**What is required:** Check each line of the entries below for the string "Austausch"; copy every line where it appears.
Segment Start: Records provided
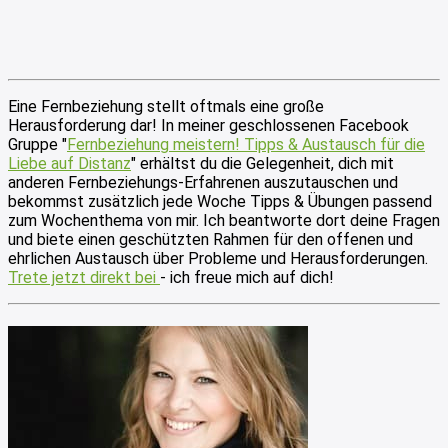
Eine Fernbeziehung stellt oftmals eine große
Herausforderung dar! In meiner geschlossenen Facebook
Gruppe "
Fernbeziehung meistern! Tipps & Austausch für die
Liebe auf Distanz
" erhältst du die Gelegenheit, dich mit
anderen Fernbeziehungs-Erfahrenen auszutauschen und
bekommst zusätzlich jede Woche Tipps & Übungen passend
zum Wochenthema von mir. Ich beantworte dort deine Fragen
und biete einen geschützten Rahmen für den offenen und
ehrlichen Austausch über Probleme und Herausforderungen.
Trete jetzt direkt bei
- ich freue mich auf dich!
Segment End: Records provided
**Solution to this exercise:**
Fernbeziehung meistern! Tipps & Austausch für die
ehrlichen Austausch über Probleme und Herausforderungen.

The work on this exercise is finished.